Expression profiles of CDKs in response to DSBs. MM2d cells were treated with or without 50 μM zeocin as shown in Fig. 3D. (A) Transcript accumulation of CDKs. Total RNA was subjected to real-time RT-PCR. Expression levels were normalized to ACT8 and are indicated as relative values, with those for 0 h set to 1. The error bars represent the SD of three replicates. (B) Protein accumulation of CDKs.
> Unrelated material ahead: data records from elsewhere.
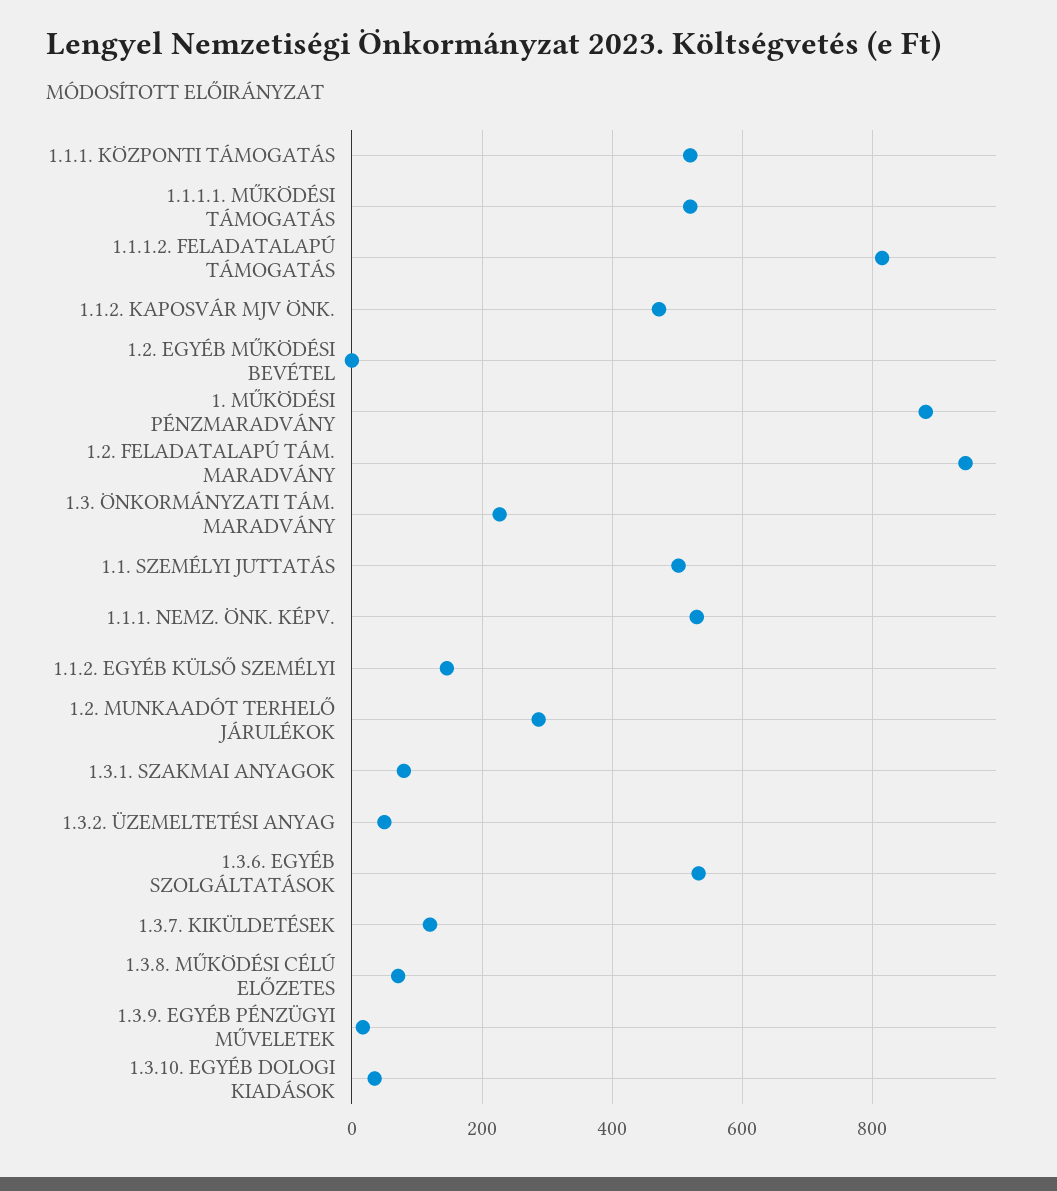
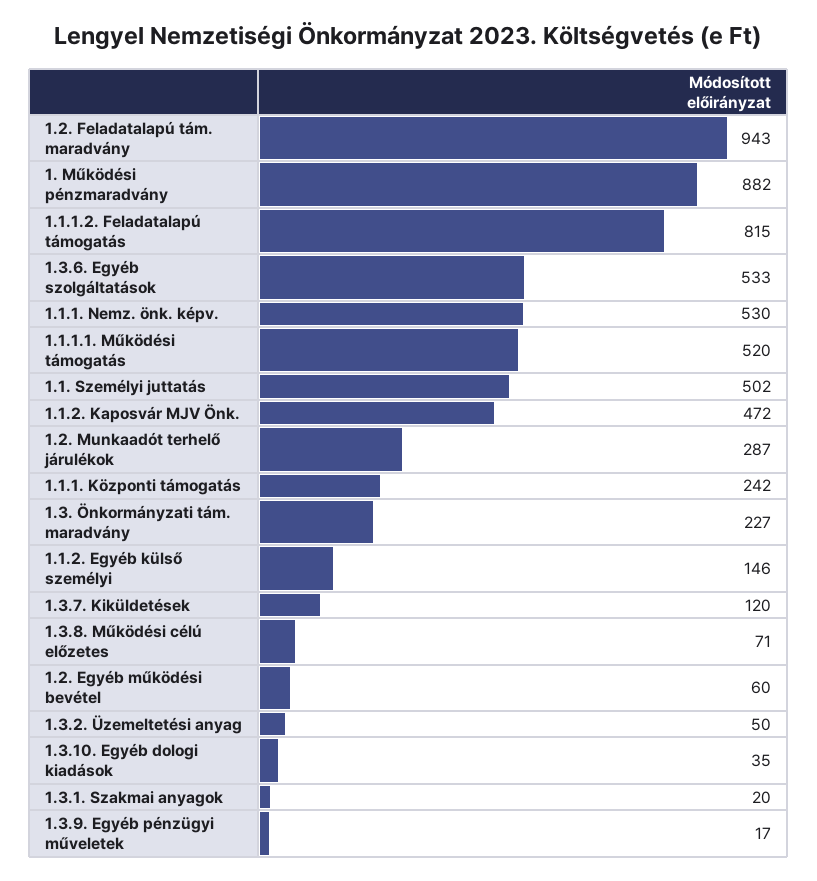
1.1.1. KÖZPONTI TÁMOGATÁS: 520 -> 242
1.2. EGYÉB MŰKÖDÉSI BEVÉTEL: 0 -> 60
1.3.1. SZAKMAI ANYAGOK: 80 -> 20

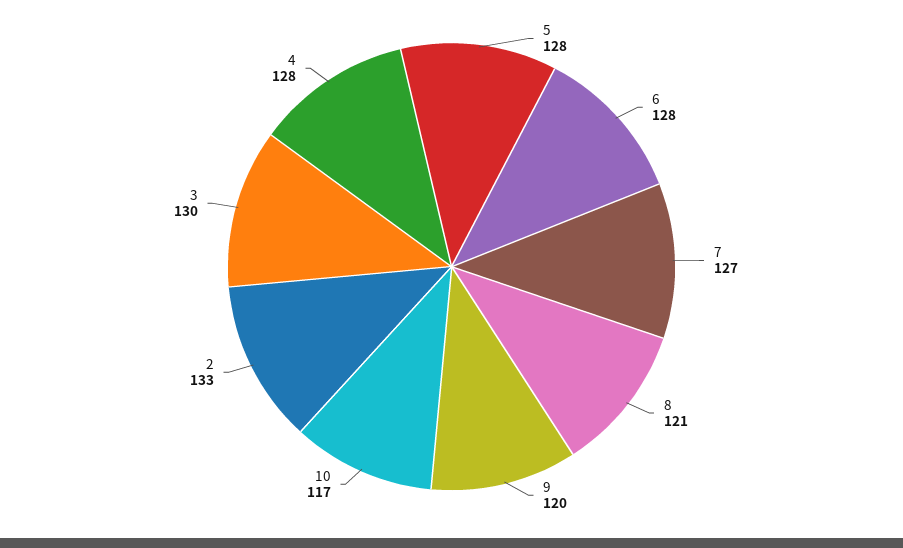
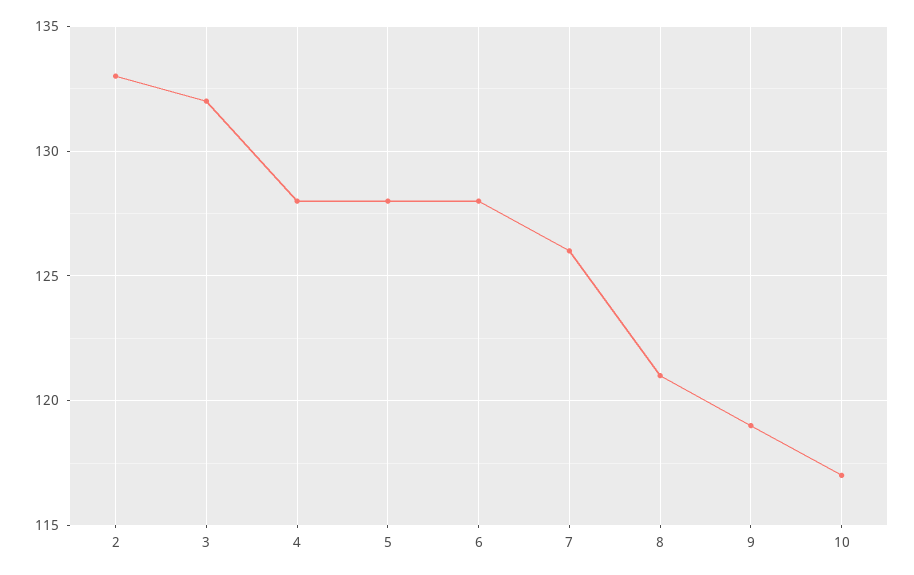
7: 127 -> 126
9: 120 -> 119
3: 130 -> 132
One hundred micrograms of protein extract were used for immunoblotting with specific antibodies against the indicated Arabidopsis CDKs. (C–E) Degradation of CDKB2 protein via the ATR–SOG1 pathway. Seven-day-old ProCDKB2;1:NT-GUS seedlings were treated with 10 μM zeocin or with 10 μM zeocin and 100 μM MG132 for 8 h (C). ProCDKB2;1:NT-GUS was introduced into xpf-2, xpf-2–sog1-1 (D), or atr-2 (E), and GUS expression was observed after treatment with or without 10 μM zeocin for 24 h.